7. Jangan gunakan shell sebagai default
Bad:
exec(`docforge build ${userProvidedFlags}`)
Good:
spawn("docforge", ["build", "--strict"], { shell: false })
Rules:
- gunakan args array;
shell: false;- parse shell snippets menjadi command terstruktur;
- reject pipe, redirection, command substitution,
&&,;, backticks kecuali policy explicit; - jangan biarkan AI membuat raw command yang langsung dijalankan.
Shell syntax yang harus diblokir default:
|
&&
;
`...`
$(...)
> file
< file
2>&1
Bukan berarti semua syntax ini selalu jahat, tetapi unsafe untuk default execution.
8. Command allowlist
Default allowlist harus kecil.
{
"allow": [
{ "command": "docforge", "trustModes": ["trusted", "restricted"] },
{ "command": "node", "trustModes": ["trusted"] },
{ "command": "python", "trustModes": ["trusted"] },
{ "command": "javac", "trustModes": ["trusted"] },
{ "command": "go", "trustModes": ["trusted"] },
{
"command": "git",
"allowedSubcommands": ["diff", "status", "rev-parse", "show", "ls-files"],
"trustModes": ["trusted", "restricted", "untrusted"]
}
]
}
Default deny:
sudo
rm
chmod
chown
curl|sh
wget|sh
ssh
scp
kubectl delete
terraform destroy
docker
npm install
pnpm install
pip install
Package manager execution adalah high-risk karena lifecycle scripts dan network fetch. Jangan aktifkan default untuk example verification.
9. Arg policy
Command allowlist saja tidak cukup. git aman untuk diff, tetapi tidak aman untuk push.
export type ArgPolicy =
| { type: "literal"; value: string }
| { type: "oneOf"; values: string[] }
| { type: "pattern"; regex: string }
| { type: "pathWithin"; root: "workspace" | "project" };
Untuk Git:
const gitPolicy: AllowedCommand = {
command: "git",
allowedSubcommands: ["diff", "status", "rev-parse", "show", "ls-files"],
trustModes: ["trusted", "restricted", "untrusted"],
};
Reject:
git push
git commit
git config
git credential
git checkout
git clean
Update branch automation boleh memakai Git write commands, tetapi di workflow berbeda dengan permission eksplisit.
10. Filesystem isolation
Default example verification tidak boleh berjalan di repo root writable.
Preferred flow:
- buat temp workspace;
- copy fixture atau subset file yang diperlukan;
- set cwd ke temp workspace;
- set HOME ke temp home;
- run command;
- collect output;
- cleanup.
export async function prepareTempWorkspace(input: {
projectRoot: string;
policy: FilesystemPolicy;
fixturePath?: string;
}): Promise<SandboxWorkspace> {
const root = await createTempDirectory("docforge-exec-");
const home = path.join(root, ".home");
await fs.mkdir(home, { recursive: true });
if (input.fixturePath) {
await copyDirectory(input.fixturePath, root, {
deniedGlobs: input.policy.deniedGlobs,
followSymlinks: input.policy.followSymlinks,
});
}
return { root, home, cleanup: true };
}
Jangan copy .env, .git, cloud config, SSH keys, atau cache credential.
11. Path boundary checks
Semua read/write path harus dinormalisasi.
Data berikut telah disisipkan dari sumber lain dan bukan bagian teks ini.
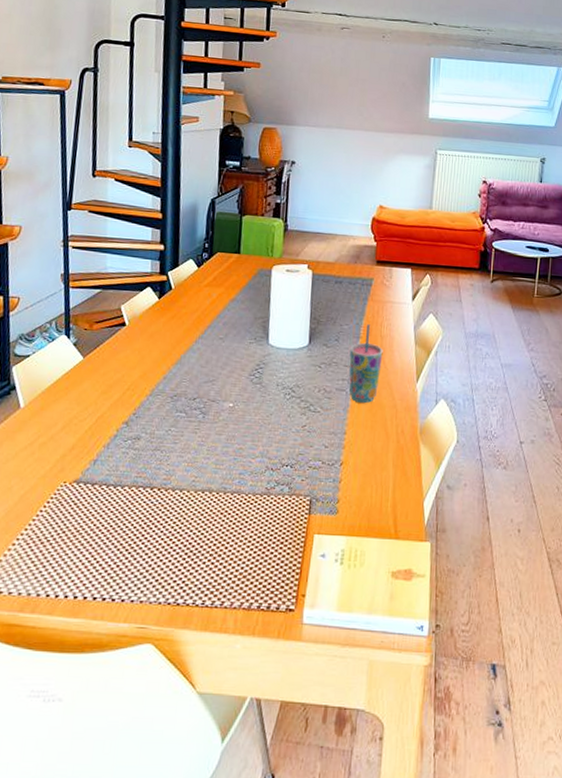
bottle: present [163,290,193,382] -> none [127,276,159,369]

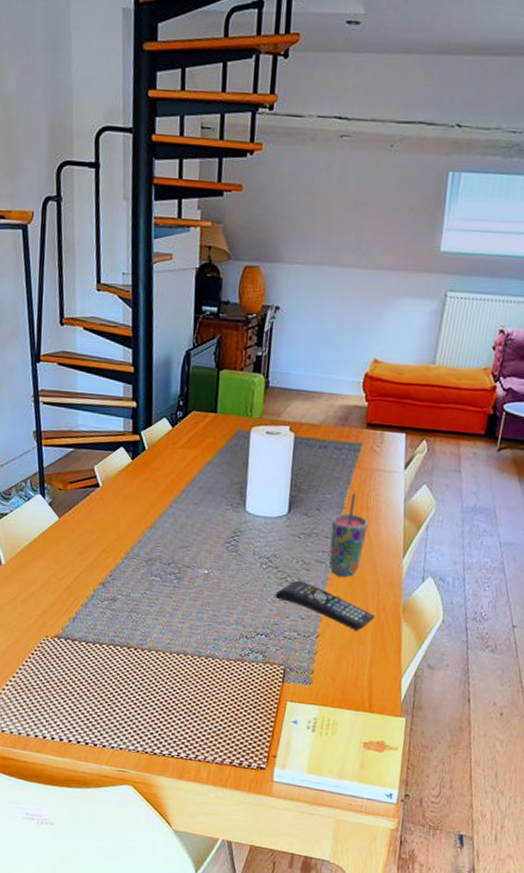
remote control: none [299,409,395,456] -> present [275,580,376,631]

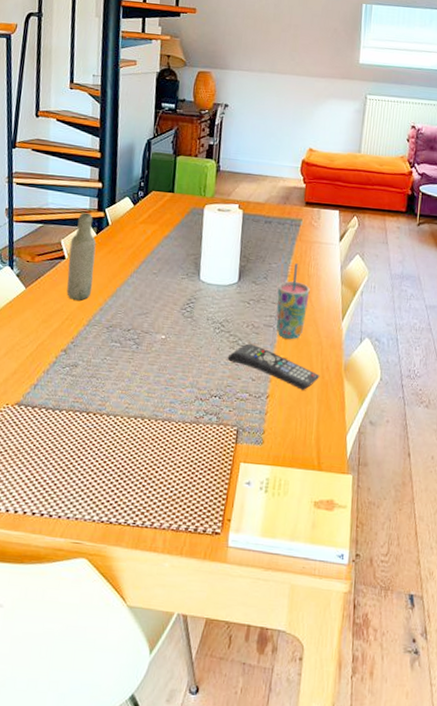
bottle: none [102,435,132,532] -> present [66,212,97,301]

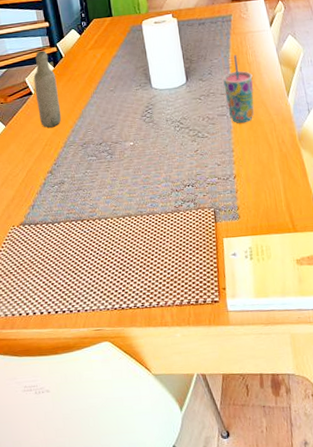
remote control: present [227,343,320,390] -> none [192,134,278,165]

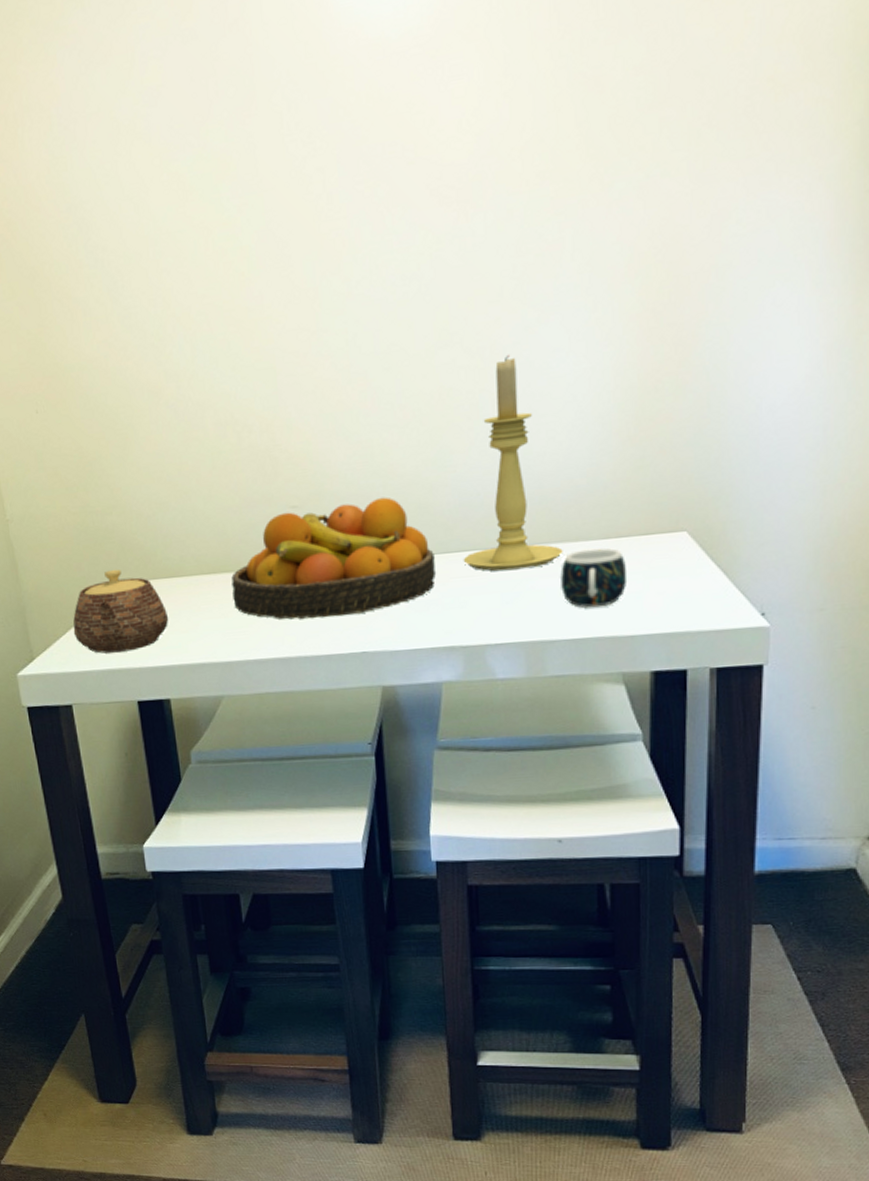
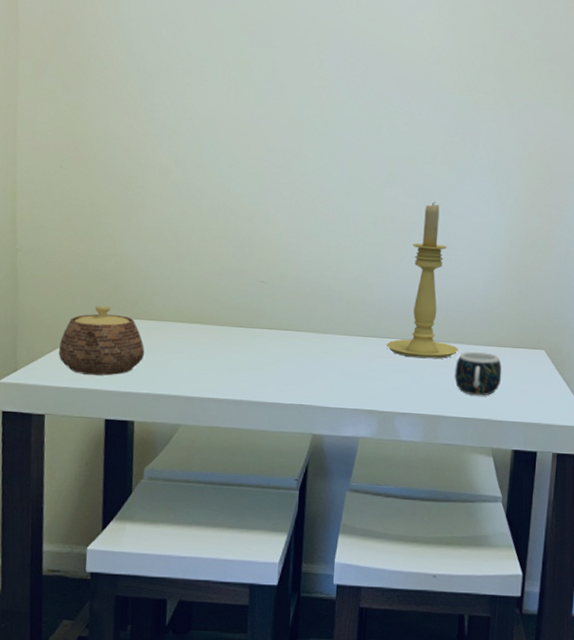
fruit bowl: present [231,497,436,620] -> none [202,284,365,374]

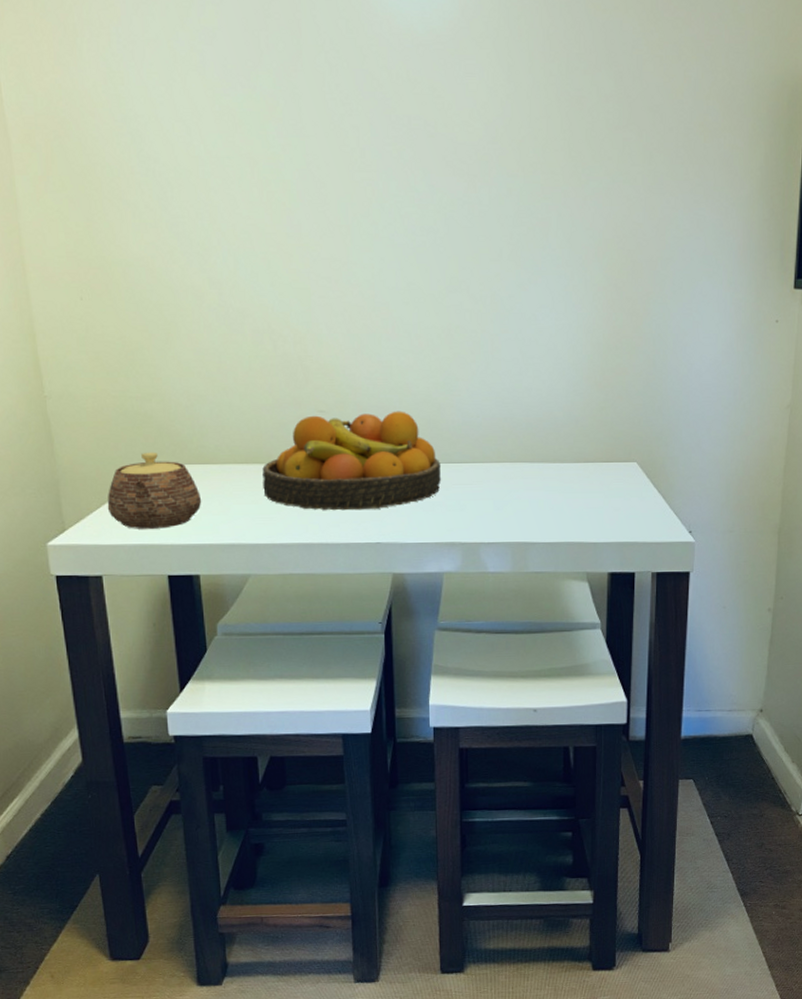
fruit bowl: none [202,284,365,374] -> present [262,411,441,511]
candle holder: present [386,201,459,359] -> none [464,304,543,482]
mug: present [455,351,502,396] -> none [541,469,592,518]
export function assertInsideRoot(root: string, target: string): void {
const realRoot = fs.realpathSync(root);
const realTarget = fs.realpathSync(target);
if (!realTarget.startsWith(realRoot + path.sep) && realTarget !== realRoot) {
throw new SecurityError(`Path escapes root: ${target}`);
}
}
Untuk path yang belum ada, gunakan parent realpath dan normalized target.
Path traversal seperti ini harus gagal:
../../.ssh/id_rsa
/tmp/outside
/absolute/path
12. Symlink policy
Default:
followSymlinks=false
Jika symlink perlu didukung, target harus tetap di dalam allowed root.
Diagnostic:
warning execution.filesystem.symlinkSkipped
Skipped symlink because sandbox policy does not follow symlinks.
Jika target keluar root:
error execution.filesystem.symlinkOutsideRoot
Symlink target escapes sandbox root.
13. Minimal environment
Default env untuk execution:
export function minimalEnv(workspace: SandboxWorkspace): Record<string, string> {
return {
PATH: safeExecutionPath(),
HOME: workspace.home,
TMPDIR: path.join(workspace.root, ".tmp"),
CI: "1",
DOCFORGE_EXAMPLE_MODE: "1",
};
}
Jangan inherit env berikut:
GITHUB_TOKEN
NPM_TOKEN
AWS_ACCESS_KEY_ID
AWS_SECRET_ACCESS_KEY
GOOGLE_APPLICATION_CREDENTIALS
AZURE_CLIENT_SECRET
KUBECONFIG
SSH_AUTH_SOCK
OPENAI_API_KEY
ANTHROPIC_API_KEY
Jika example butuh token, gunakan fake placeholder di mock environment.
14. Output redaction
Execution output dapat berisi secret. Selalu scan dan redact sebelum disimpan atau ditampilkan.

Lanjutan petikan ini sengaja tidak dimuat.